PROMPT:
Please state how many lines of the data below contain the word "pinky", offering nothing besides the number.

Pixel coordinate listings:
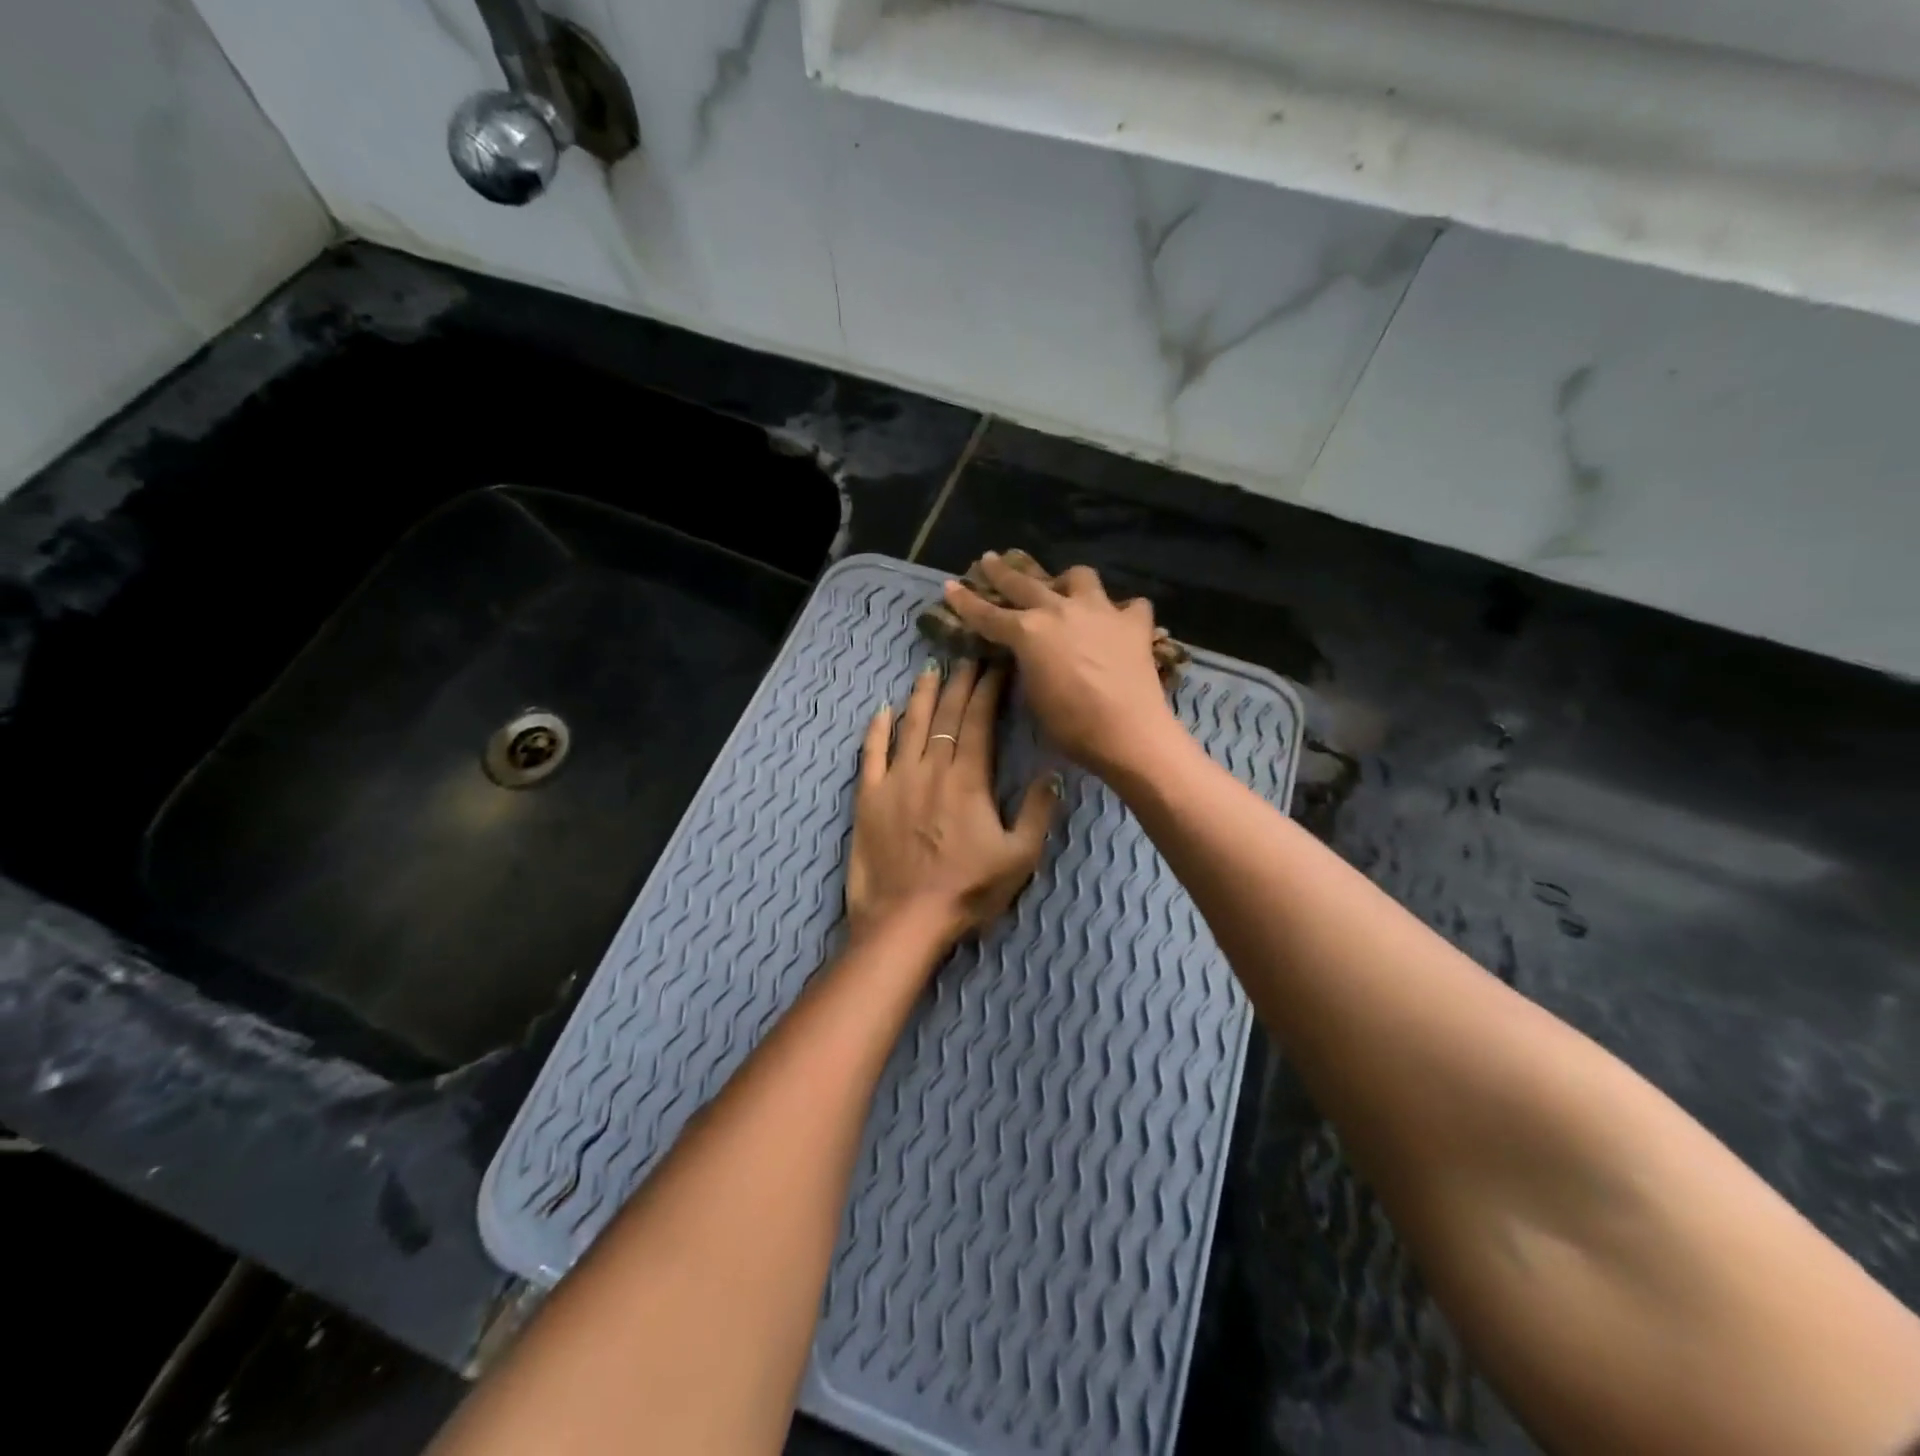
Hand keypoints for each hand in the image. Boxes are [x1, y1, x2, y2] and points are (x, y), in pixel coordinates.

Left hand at [847, 660, 1059, 947]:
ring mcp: (895, 780)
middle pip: (945, 714)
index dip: (988, 689)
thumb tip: (1052, 773)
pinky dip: (876, 729)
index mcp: (968, 778)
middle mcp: (930, 768)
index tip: (996, 666)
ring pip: (909, 725)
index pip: (978, 720)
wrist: (906, 920)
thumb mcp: (1020, 857)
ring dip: (922, 696)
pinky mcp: (868, 797)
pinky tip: (882, 710)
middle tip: (967, 657)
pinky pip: (871, 753)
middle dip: (959, 682)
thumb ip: (1038, 812)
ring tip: (930, 670)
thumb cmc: (968, 891)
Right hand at [942, 554, 1184, 777]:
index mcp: (1028, 632)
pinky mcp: (1134, 623)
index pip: (988, 614)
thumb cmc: (1071, 725)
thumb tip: (1030, 654)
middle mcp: (1060, 610)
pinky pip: (1129, 605)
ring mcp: (1100, 611)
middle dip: (1003, 571)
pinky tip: (1119, 621)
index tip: (950, 586)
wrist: (1128, 731)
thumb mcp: (1033, 696)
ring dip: (1067, 581)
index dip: (965, 601)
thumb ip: (1028, 665)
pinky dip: (1122, 611)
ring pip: (1079, 576)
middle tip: (990, 559)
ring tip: (1065, 588)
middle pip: (1024, 583)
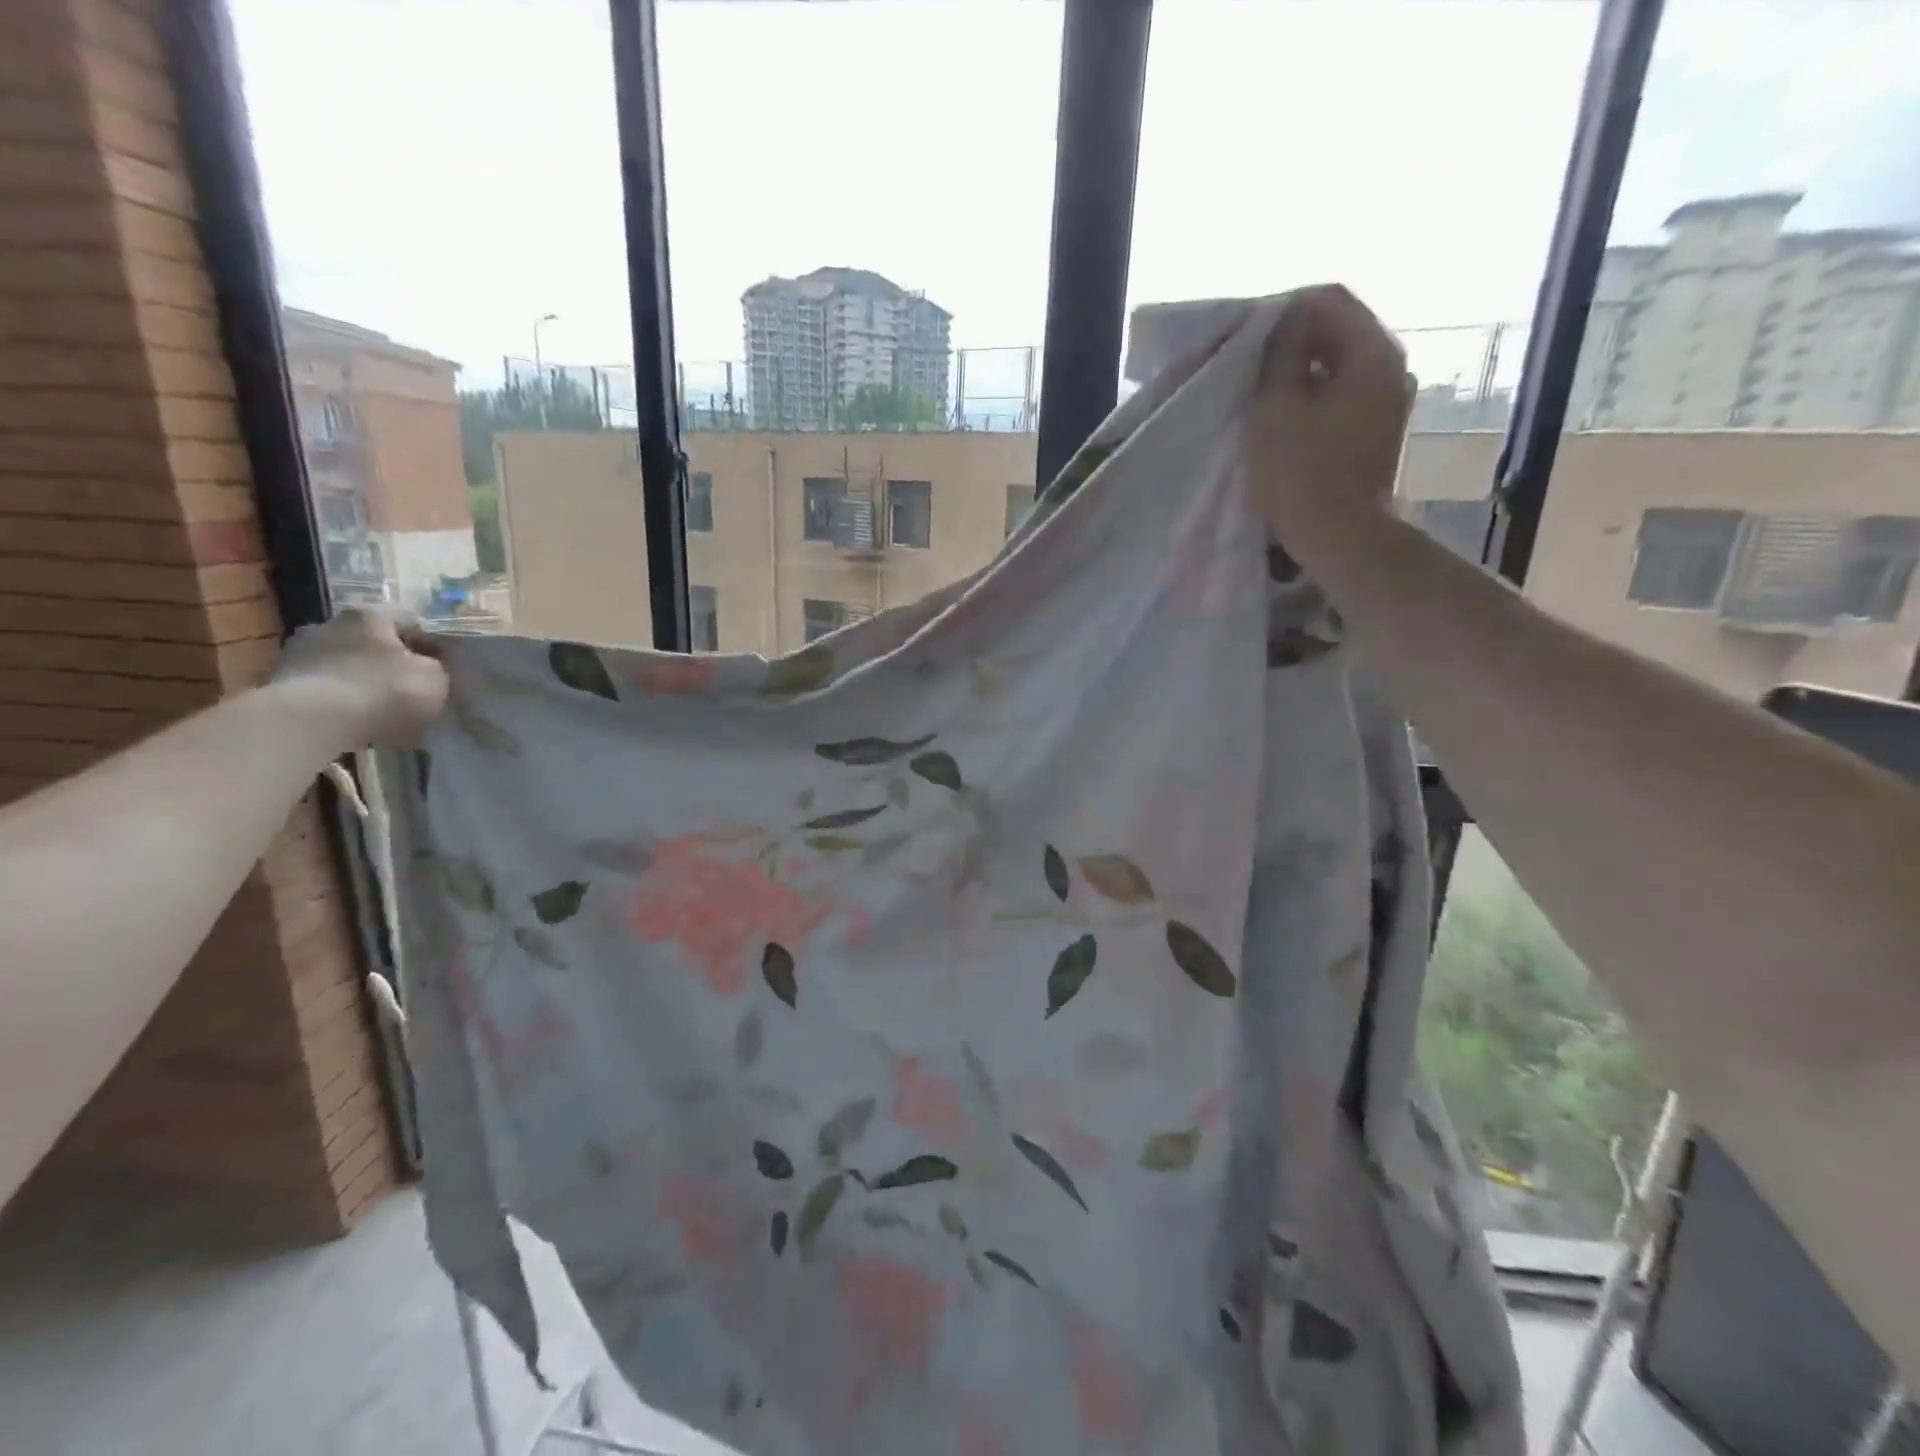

ANSWER BOX:
8